If, again, the variety of meanings of a term be obvious, distinguish how many meanings it has before proceeding either to demolish or to establish it: e.g. supposing 'the right' to mean 'the expedient' or 'the honourable', you should try either to establish or to demolish both deions of the subject in question; e.g. by showing that it is honourable and expedient, or that it is neither honourable nor expedient. Supposing, however, that it is impossible to show both, you should show the one, adding an indication that it is true in the one sense and not in the other. The same rule applies also when the number of senses into which it is divided is more than two.

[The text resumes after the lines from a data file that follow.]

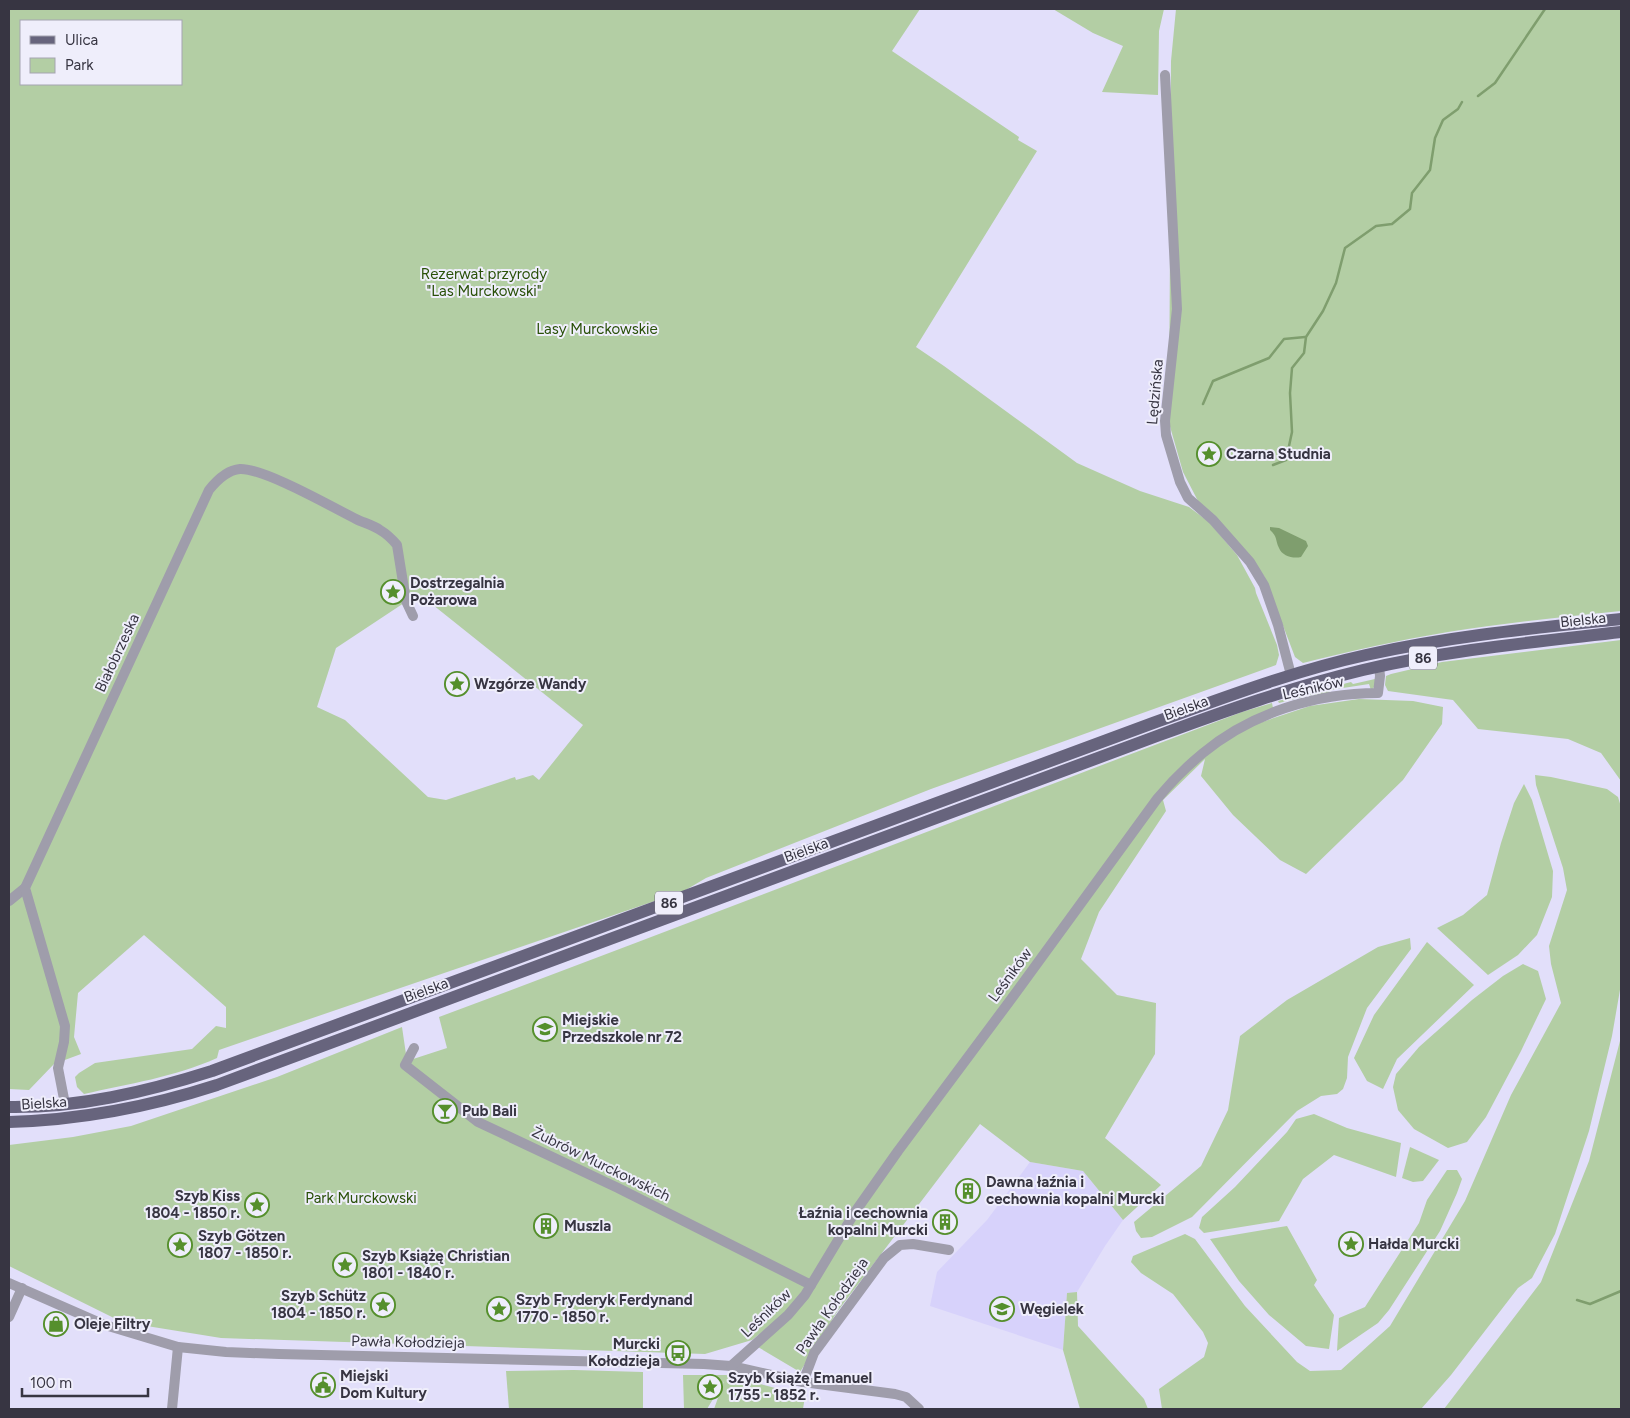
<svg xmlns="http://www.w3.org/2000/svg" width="1630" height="1418" viewBox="0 0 1630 1418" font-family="Figtree,sans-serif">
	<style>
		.built { fill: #d7d2fb }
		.green { fill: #b3cea4; fill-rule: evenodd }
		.water { fill: #7f9e6e }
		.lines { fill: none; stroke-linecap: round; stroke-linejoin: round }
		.stream { stroke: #7f9e6e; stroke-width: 2.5 }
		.minor { stroke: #9f9dab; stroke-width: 10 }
		.major { stroke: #67647d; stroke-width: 12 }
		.labels { text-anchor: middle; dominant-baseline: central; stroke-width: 4; stroke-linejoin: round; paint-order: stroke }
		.shield { fill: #efeefb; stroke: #6e6c7a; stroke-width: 1 }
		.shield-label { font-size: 14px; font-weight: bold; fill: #373542 }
		.park-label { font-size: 15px; fill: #295008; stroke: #efeefb }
		.street-label { font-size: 15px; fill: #373542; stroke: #efeefb }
		.poi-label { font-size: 15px; font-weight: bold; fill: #373542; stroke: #efeefb; text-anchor: start }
	</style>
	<rect width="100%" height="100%" fill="#e2dffa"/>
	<!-- built -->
	<polygon class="built" points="1030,1162 1083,1171 1123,1220 1105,1246 1077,1292 1067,1294 1063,1350 930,1306 937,1272 987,1220"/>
	<!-- green -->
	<g class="green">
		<path d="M9 9H920L892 51 1019 137 1018 140 1037 151 916 347 944 366 1077 463 1140 491 1189 507 1209 522 1237 555 1255 588 1256 593 1277 645 1279 655 1276 665 931 789 706 878 684 891 219 1050 217 1058C175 1077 128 1084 84 1094L77 1087 75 1077 79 1073 95 1063 192 1049 216 1026 226 1028V1007L144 935 78 993 74 1037 81 1054 54 1064 29 1090 9 1089ZM21 21H181V84H21ZM428 601 583 725 539 780 533 775 516 780 515 777 446 800 428 797 345 720 317 707 336 648 404 603Z"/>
		<polygon points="1053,9 1164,9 1159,31 1158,95 1102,92 1123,46 1093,33"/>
		<path d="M1176 9H1621V611C1563 617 1505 623 1448 632 1399 640 1351 651 1303 663L1295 657 1264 576 1198 501 1183 472 1169 423 1171 61Z"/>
		<polygon points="1621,640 1621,781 1601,753 1568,739 1478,729 1453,700 1388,691 1385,685 1386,676 1391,674 1442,662"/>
		<polygon points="1375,679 1376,684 1372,690 1371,690 1369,684 1330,690 1329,695 1313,696 1311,695 1279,703 1278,701 1351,682 1353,684"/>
		<path d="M1359 699 1413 701 1443 707 1442 724 1403 780 1306 874 1280 860 1233 815 1201 776 1205 759 1163 800 1166 811 1099 912 1081 959 1117 995 1156 1003 1155 1054 1105 1138 1161 1185 1123 1220 1083 1171 1030 1162 980 1124 837 1312 800 1372 758 1347 772 1324 752 1340 705 1354 221 1338 122 1322 9 1266V1145L73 1137 131 1126 277 1077 402 1027 407 1061 447 1048 439 1017C707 917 974 813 1242 712L1272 703 1273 708 1244 728 1310 706Z"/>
		<polygon points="1535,775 1551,777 1607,789 1618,797 1621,807 1621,984 1612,1036 1589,1131 1555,1234 1532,1278 1518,1288 1451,1375 1421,1409 1162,1409 1159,1389 1204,1357 1208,1343 1203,1332 1173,1294 1141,1273 1131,1262 1133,1256 1185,1234 1195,1239 1245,1306 1297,1362 1310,1371 1341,1370 1390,1326 1465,1201 1511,1095 1561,1003 1551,964 1549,946 1567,890 1563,868 1536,785"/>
		<polygon points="1524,784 1532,800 1553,871 1552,897 1537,935 1518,955 1488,975 1437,928 1463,915 1487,895 1501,843 1514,803"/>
		<polygon points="1410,938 1411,949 1367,1008 1348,1057 1347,1078 1343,1089 1337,1094 1321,1096 1297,1111 1192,1217 1152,1237 1141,1238 1136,1231 1134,1222 1201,1166 1228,1110 1240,1036 1287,1000 1378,947"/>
		<polygon points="1427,942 1474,985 1397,1059 1383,1089 1367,1081 1354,1058 1374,1015"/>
		<polygon points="1523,964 1538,971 1546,999 1521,1051 1486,1117 1467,1142 1448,1148 1414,1129 1398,1110 1393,1087 1396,1074 1419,1047 1472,1000 1503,976"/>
		<polygon points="1621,1037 1621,1409 1444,1409 1541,1282 1589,1161"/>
		<polygon points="1314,1114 1347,1128 1401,1143 1396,1177 1334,1155 1303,1179 1279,1221 1204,1233 1199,1228 1202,1217 1235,1187 1287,1132 1296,1119"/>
		<polygon points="1410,1147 1439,1160 1423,1181 1413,1182 1402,1178"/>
		<polygon points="1447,1170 1457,1170 1462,1179 1457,1193 1440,1231 1389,1310 1378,1323 1337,1351 1339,1318 1365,1307 1419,1223 1427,1200"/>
		<polygon points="1287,1226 1317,1280 1314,1285 1334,1315 1329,1349 1306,1346 1269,1315 1239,1281 1210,1239"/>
		<polygon points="1077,1292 1078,1326 1144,1399 1148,1409 1080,1409 1063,1350 1067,1293"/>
		<polygon points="574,1370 643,1372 643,1409 509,1409 506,1371"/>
		<polygon points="683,1375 727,1375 805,1396 803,1409 714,1409 724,1381 707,1409 684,1409"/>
	</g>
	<!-- water -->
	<path class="water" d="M1270 527 1279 528 1306 541 1308 546 1301 557C1293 559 1282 556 1279 548 1275 540 1278 537 1270 530Z"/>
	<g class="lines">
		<!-- stream -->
		<g class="stream">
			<polyline points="1478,96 1495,83 1545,9"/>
			<polyline points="1203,404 1213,381 1269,358 1284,339 1305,337"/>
			<polyline points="1273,465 1286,460 1292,432 1290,393 1292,368 1304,353 1306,337 1323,311 1336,283 1345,248 1376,226 1392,224 1410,209 1412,193 1430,170 1435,138 1443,120 1458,109 1462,102"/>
			<polyline points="1577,1300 1590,1304 1621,1291"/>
		</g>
		<!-- minor -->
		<g class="minor">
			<polyline points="1165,75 1177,309 1165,421 1166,435 1180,482 1188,498 1213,520 1250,562 1264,585 1278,625 1291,675"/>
			<polyline points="9,901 25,888"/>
			<polyline points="414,1048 405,1065 478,1122 618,1188 811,1285"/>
			<path d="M65 1104 58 1068 64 1042 65 1026 25 888 209 490C217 480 227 470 240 469 264 468 332 507 356 519 364 523 373 525 380 530 387 534 392 539 397 545L406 601 413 616"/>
			<polyline points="9,1283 105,1325 178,1347 226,1352 279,1354 704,1364 731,1366 803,1382 895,1394 906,1397 919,1409"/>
			<polyline points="9,1317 22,1288"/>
			<path d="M731 1366 788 1315 805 1295 855 1212 898 1151 1009 1002 1157 799C1171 782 1186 767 1203 753 1251 713 1316 693 1378 693L1380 676 1379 666"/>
			<polyline points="803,1382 814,1353 884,1258 900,1245 913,1244 949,1250"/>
			<polyline points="172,1409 178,1347"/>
		</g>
		<!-- major -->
		<g class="major">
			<path d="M9 1107C78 1108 146 1092 212 1071L1153 723C1223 698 1293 671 1366 655 1450 636 1536 628 1621 619"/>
			<path d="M9 1122C80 1120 149 1107 217 1085L1157 736C1225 711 1292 687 1363 670 1447 650 1535 642 1621 632"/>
		</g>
	</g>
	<!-- icons -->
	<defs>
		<symbol id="sight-ring" viewBox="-11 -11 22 22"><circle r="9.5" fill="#efeefb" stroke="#558f2c" stroke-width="1.5"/><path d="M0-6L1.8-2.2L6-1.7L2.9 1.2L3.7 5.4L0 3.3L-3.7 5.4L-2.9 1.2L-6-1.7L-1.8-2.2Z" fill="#558f2c"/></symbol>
		<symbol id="school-ring" viewBox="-11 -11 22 22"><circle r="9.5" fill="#efeefb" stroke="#558f2c" stroke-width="1.5"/><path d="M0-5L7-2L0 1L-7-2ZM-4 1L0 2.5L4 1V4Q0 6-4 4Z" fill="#558f2c"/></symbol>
		<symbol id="bar-ring" viewBox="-11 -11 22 22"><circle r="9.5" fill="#efeefb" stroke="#558f2c" stroke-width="1.5"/><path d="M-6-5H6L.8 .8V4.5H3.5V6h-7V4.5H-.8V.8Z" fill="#558f2c"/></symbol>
		<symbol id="building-ring" viewBox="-11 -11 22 22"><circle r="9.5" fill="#efeefb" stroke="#558f2c" stroke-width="1.5"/><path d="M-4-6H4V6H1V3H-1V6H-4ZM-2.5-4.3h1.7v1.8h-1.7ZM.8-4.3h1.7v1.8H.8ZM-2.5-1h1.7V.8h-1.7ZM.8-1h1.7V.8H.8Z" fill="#558f2c"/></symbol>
		<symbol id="shop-ring" viewBox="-11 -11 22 22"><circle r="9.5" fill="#efeefb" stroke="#558f2c" stroke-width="1.5"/><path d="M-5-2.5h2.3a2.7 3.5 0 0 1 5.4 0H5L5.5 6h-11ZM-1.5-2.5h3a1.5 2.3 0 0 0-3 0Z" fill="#558f2c"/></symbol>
		<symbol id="bus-ring" viewBox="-11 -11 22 22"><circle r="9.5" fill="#efeefb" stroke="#558f2c" stroke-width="1.5"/><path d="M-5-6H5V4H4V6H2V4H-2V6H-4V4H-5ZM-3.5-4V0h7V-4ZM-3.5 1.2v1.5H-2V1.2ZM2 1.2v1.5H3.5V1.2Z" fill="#558f2c"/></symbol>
		<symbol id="civic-ring" viewBox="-11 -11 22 22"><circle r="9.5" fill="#efeefb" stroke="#558f2c" stroke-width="1.5"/><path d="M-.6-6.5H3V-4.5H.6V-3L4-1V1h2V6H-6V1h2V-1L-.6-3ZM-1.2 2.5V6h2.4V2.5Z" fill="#558f2c"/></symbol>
	</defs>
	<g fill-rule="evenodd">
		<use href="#sight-ring" x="1195" y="440" width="28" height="28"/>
		<use href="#sight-ring" x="379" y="578" width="28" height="28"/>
		<use href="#sight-ring" x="443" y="670" width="28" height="28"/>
		<use href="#school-ring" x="531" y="1015" width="28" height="28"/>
		<use href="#bar-ring" x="431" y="1097" width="28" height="28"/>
		<use href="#building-ring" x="954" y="1177" width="28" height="28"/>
		<use href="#sight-ring" x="243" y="1191" width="28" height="28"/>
		<use href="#building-ring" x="931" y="1208" width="28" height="28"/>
		<use href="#building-ring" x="532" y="1212" width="28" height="28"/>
		<use href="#sight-ring" x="1337" y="1230" width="28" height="28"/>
		<use href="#sight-ring" x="166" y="1231" width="28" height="28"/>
		<use href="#sight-ring" x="331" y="1251" width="28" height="28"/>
		<use href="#sight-ring" x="369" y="1291" width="28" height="28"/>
		<use href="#sight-ring" x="485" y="1295" width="28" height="28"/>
		<use href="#school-ring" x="988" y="1295" width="28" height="28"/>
		<use href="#shop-ring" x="42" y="1310" width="28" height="28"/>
		<use href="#bus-ring" x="664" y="1339" width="28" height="28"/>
		<use href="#civic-ring" x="309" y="1371" width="28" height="28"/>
		<use href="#sight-ring" x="696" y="1373" width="28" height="28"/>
	</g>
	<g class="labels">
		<!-- shield labels -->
		<g class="shield">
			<rect x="1409" y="646.5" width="28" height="23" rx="4"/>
			<rect x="655" y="891.5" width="28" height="23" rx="4"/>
		</g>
		<g class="shield-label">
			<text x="1423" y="658">86</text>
			<text x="669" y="903">86</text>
		</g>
		<!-- park labels -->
		<g class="park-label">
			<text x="484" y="274">Rezerwat przyrody<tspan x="484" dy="17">"Las Murckowski"</tspan></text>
			<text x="597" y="329">Lasy Murckowskie</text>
			<text x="361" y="1198">Park Murckowski</text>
		</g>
		<!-- street labels -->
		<g class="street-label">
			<text transform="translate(1155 392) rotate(-85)">Lędzińska</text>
			<text transform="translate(1583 620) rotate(-6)">Bielska</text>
			<text transform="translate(117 653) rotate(-65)">Białobrzeska</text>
			<text transform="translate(1313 688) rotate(-13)">Leśników</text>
			<text transform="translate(1186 708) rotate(-20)">Bielska</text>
			<text transform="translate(806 850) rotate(-20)">Bielska</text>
			<text transform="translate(1010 975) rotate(-54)">Leśników</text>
			<text transform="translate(426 990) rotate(-20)">Bielska</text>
			<text transform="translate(44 1103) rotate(-4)">Bielska</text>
			<text transform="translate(601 1164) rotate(26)">Żubrów Murckowskich</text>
			<text transform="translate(832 1306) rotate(-55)">Pawła Kołodzieja</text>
			<text transform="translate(766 1313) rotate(-44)">Leśników</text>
			<text transform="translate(408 1342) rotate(1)">Pawła Kołodzieja</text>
		</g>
		<!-- poi labels -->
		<g class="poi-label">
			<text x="1226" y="454">Czarna Studnia</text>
			<text x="410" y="583">Dostrzegalnia<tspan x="410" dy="17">Pożarowa</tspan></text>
			<text x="474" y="684">Wzgórze Wandy</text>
			<text x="562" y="1020">Miejskie<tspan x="562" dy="17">Przedszkole nr 72</tspan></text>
			<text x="462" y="1111">Pub Bali</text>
			<text x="986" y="1182">Dawna łaźnia i<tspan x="986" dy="17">cechownia kopalni Murcki</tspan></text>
			<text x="240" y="1196" text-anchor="end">Szyb Kiss<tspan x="240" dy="17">1804 - 1850 r.</tspan></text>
			<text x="928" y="1213" text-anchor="end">Łaźnia i cechownia<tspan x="928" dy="17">kopalni Murcki</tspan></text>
			<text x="564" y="1226">Muszla</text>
			<text x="198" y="1236">Szyb Götzen<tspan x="198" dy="17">1807 - 1850 r.</tspan></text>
			<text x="1368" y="1244">Hałda Murcki</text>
			<text x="362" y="1256">Szyb Książę Christian<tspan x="362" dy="17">1801 - 1840 r.</tspan></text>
			<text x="366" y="1296" text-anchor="end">Szyb Schütz<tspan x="366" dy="17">1804 - 1850 r.</tspan></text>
			<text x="516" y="1300">Szyb Fryderyk Ferdynand<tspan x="516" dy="17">1770 - 1850 r.</tspan></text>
			<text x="1020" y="1309">Węgielek</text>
			<text x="74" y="1324">Oleje Filtry</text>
			<text x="660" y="1344" text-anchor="end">Murcki<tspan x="660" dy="17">Kołodzieja</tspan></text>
			<text x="340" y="1376">Miejski<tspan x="340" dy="17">Dom Kultury</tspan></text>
			<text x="728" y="1378">Szyb Książę Emanuel<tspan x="728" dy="17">1755 - 1852 r.</tspan></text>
		</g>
	</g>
	<!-- border -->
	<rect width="1630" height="1418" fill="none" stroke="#373542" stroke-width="20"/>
	<!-- legend -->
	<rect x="20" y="20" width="162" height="65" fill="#efeefb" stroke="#a5a4b1"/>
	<rect x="30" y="36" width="25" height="8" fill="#67647d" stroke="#a5a4b1"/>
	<text x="65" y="45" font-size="15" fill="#373542">Ulica</text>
	<rect x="30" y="58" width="25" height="15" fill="#b3cea4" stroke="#a5a4b1"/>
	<text x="65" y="70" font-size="15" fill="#373542">Park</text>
	<!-- scale -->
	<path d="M22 1388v8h126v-8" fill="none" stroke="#373542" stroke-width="2.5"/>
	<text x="30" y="1388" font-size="15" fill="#373542" stroke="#efeefb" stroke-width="4" paint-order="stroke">100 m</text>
</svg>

Again, consider those expressions whose meanings are many, but differ not by way of ambiguity of a term, but in some other way: e.g. 'The science of many things is one': here 'many things' may mean the end and the means to that end, as (e.g.) medicine is the science both of producing health and of dieting; or they may be both of them ends, as the science of contraries is said to be the same (for of contraries the one is no more an end than the other); or again they may be an essential and an accidental attribute, as (e.g.) the essential fact that the triangle has its angles equal to two right angles, and the accidental fact that the equilateral figure has them so: for it is because of the accident of the equilateral triangle happening to be a triangle that we know that it has its angles equal to two right angles. If, then, it is not possible in any sense of the term that the science of many things should be the same, it clearly is altogether impossible that it should be so; or, if it is possible in some sense, then clearly it is possible. Distinguish as many meanings as are required: e.g. if we want to establish a view, we should bring forward all such meanings as admit that view and should divide them only into those meanings which also are required for the establishment of our case: whereas if we want to overthrow a view, we should bring forward all that do not admit that view, and leave the rest aside. We must deal also in these cases as well with any uncertainty about the number of meanings involved. Further, that one thing is, or is not, 'of' another should be established by means of the same commonplace rules; e.g. that a particular science is of a particular thing, treated either as an end or as a means to its end, or as accidentally connected with it; or again that it is not 'of' it in any of the aforesaid ways. The same rule holds true also of desire and all other terms that have more than one object. For the 'desire of X' may mean the desire of it as an end (e.g. the desire of health) or as a means to an end (e.g. the desire of being doctored), or as a thing desired accidentally, as, in the case of wine, the sweet-toothed person desires it not because it is wine but because it is sweet. For essentially he desires the sweet, and only accidentally the wine: for if it be dry, he no longer desires it.

His desire for it is therefore accidental. This rule is useful in dealing with relative terms: for cases of this kind are generally cases of relative terms.